[Problem]:
Every line below from the one containing "focal_35mm: 41" through the one containing "exposure_s: 1/40" must be transcribed exactly. Omit all lines outside that stretch.
======== Input ========
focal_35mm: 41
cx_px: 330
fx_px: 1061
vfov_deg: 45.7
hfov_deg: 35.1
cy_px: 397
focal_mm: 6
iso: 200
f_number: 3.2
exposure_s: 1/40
========
======== Input ========
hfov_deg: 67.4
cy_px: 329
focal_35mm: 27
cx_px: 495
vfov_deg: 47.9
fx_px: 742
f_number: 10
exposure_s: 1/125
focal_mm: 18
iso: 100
========
======== Input ========
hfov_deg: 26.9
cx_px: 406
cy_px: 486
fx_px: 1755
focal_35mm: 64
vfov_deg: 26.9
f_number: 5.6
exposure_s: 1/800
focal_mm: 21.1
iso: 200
========
[Solution to this task]:
focal_35mm: 41
cx_px: 330
fx_px: 1061
vfov_deg: 45.7
hfov_deg: 35.1
cy_px: 397
focal_mm: 6
iso: 200
f_number: 3.2
exposure_s: 1/40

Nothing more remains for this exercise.